Roger Heath, a University of New Mexico third-year law student who earned a bachelor’s degree in interdisciplinary studies at UT Arlington in 2006, believes those former Dallas County prosecutors owe it to the system as officers of the court to be concerned about wrongly convicted people.

“I think it is incumbent for the state to care,” said Heath, who continues to work on an innocence project in New Mexico and ranks his UT Arlington IPOT experience with that of any law school because of the leadership provided by Stickels. “With that said, the Dallas County DA’s office has gone from worst to first in its concern for the wrongfully convicted. It’s gone from an office that stonewalled defense attorneys to one of the most open.”

Stickels agrees.

“We couldn’t do it without their concern in the Dallas County District Attorney’s Office,” he said. “We have to trust that police officers and prosecutors will do the right thing. And 98 percent of the time, they do. It’s just taken a small percentage to make the entire system messier.”

Even though the percentage of wrongly convicted people may be small, it still bothers Stickels, Heath and everyone involved.

“There’s a great feeling for a moment,” Heath said of someone wrongly convicted being exonerated. “You’re very happy for the man who walked out of prison. But that happiness is tempered because for every guy who is freed, there are many whose evidence no longer exists to be tested. My heart goes out to those still wrongfully convicted.”

One of the men Stickels helped exonerate is Patrick Waller, who is considering enrolling at UT Arlington next semester.

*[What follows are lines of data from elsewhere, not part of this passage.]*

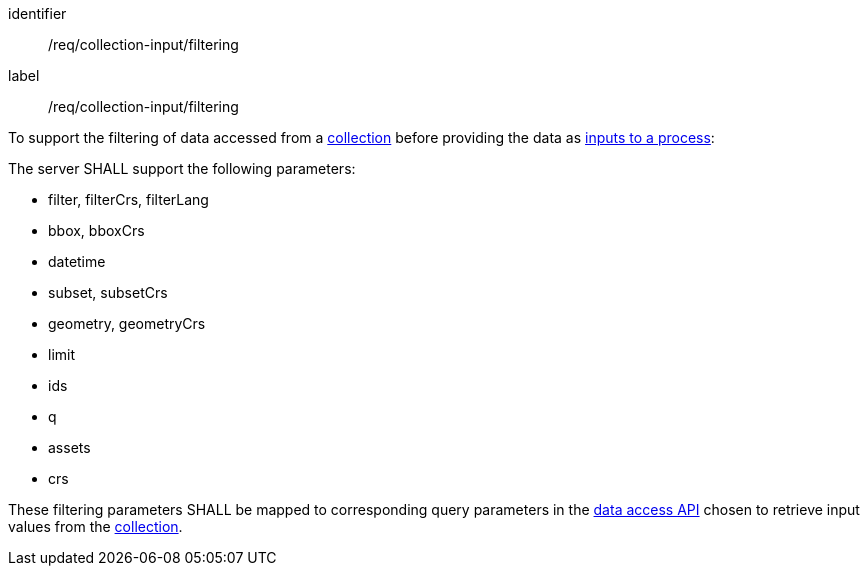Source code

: [[req_collection-input_filtering]]
[requirement]
====
[%metadata]
identifier:: /req/collection-input/filtering
label:: /req/collection-input/filtering

[.component,class=description]
--
To support the filtering of data accessed from a <<def-collection,collection>> before providing the data as <<sc_process_inputs,inputs to a process>>:
--

[.component,class=part]
--
The server SHALL support the following parameters:

* filter, filterCrs, filterLang
* bbox, bboxCrs
* datetime
* subset, subsetCrs
* geometry, geometryCrs
* limit
* ids
* q
* assets
* crs
--

[.component,class=part]
--
These filtering parameters SHALL be mapped to corresponding query parameters in the <<def-data-access-mechanism,data access API>> chosen to retrieve input values from the <<def-collection,collection>>.
--

====
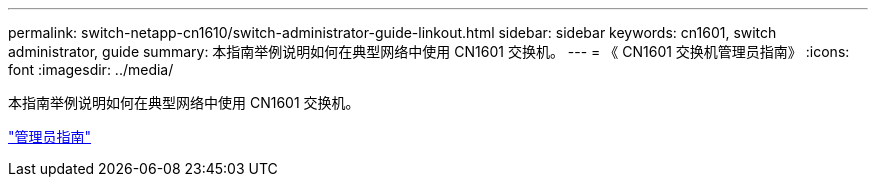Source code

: ---
permalink: switch-netapp-cn1610/switch-administrator-guide-linkout.html 
sidebar: sidebar 
keywords: cn1601, switch administrator, guide 
summary: 本指南举例说明如何在典型网络中使用 CN1601 交换机。 
---
= 《 CN1601 交换机管理员指南》
:icons: font
:imagesdir: ../media/


[role="lead"]
本指南举例说明如何在典型网络中使用 CN1601 交换机。

https://library.netapp.com/ecm/ecm_download_file/ECMP1117844["管理员指南"^]
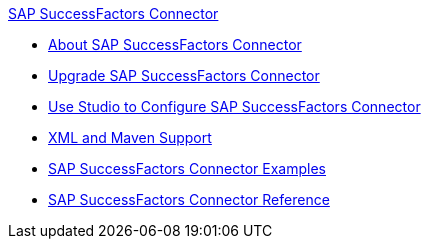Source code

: .xref:index.adoc[SAP SuccessFactors Connector]
* xref:index.adoc[About SAP SuccessFactors Connector]
* xref:sap-successfactors-connector-upgrade-migrate.adoc[Upgrade SAP SuccessFactors Connector]
* xref:sap-successfactors-connector-studio.adoc[Use Studio to Configure SAP SuccessFactors Connector]
* xref:sap-successfactors-connector-xml-maven.adoc[XML and Maven Support]
* xref:sap-successfactors-connector-examples.adoc[SAP SuccessFactors Connector Examples]
* xref:sap-successfactors-connector-reference.adoc[SAP SuccessFactors Connector Reference]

Waller was freed when DNA test results—something he had requested for years—proved he did not commit rape in 1992.

“He already has a bunch of hours of college credit from taking courses in prison,” Stickels said.

The fact that the Dallas County DA’s office kept evidence from these older cases is one of the system’s saving graces, Stickels says, but the fact that it took so long for Waller to get a DNA test is what needs attention.

“It’s tough but very satisfying work,” he said. “And I see signs of it turning around.”

All the students said policies and requirements are softening, especially in Dallas County. They all agree, too, that the feeling they get when someone is exonerated is like hitting a home run in the courtroom.

“I will tell you that nothing may top helping free James [Woodard] in my entire legal career,” Hoff said. “And I’d be OK with that.”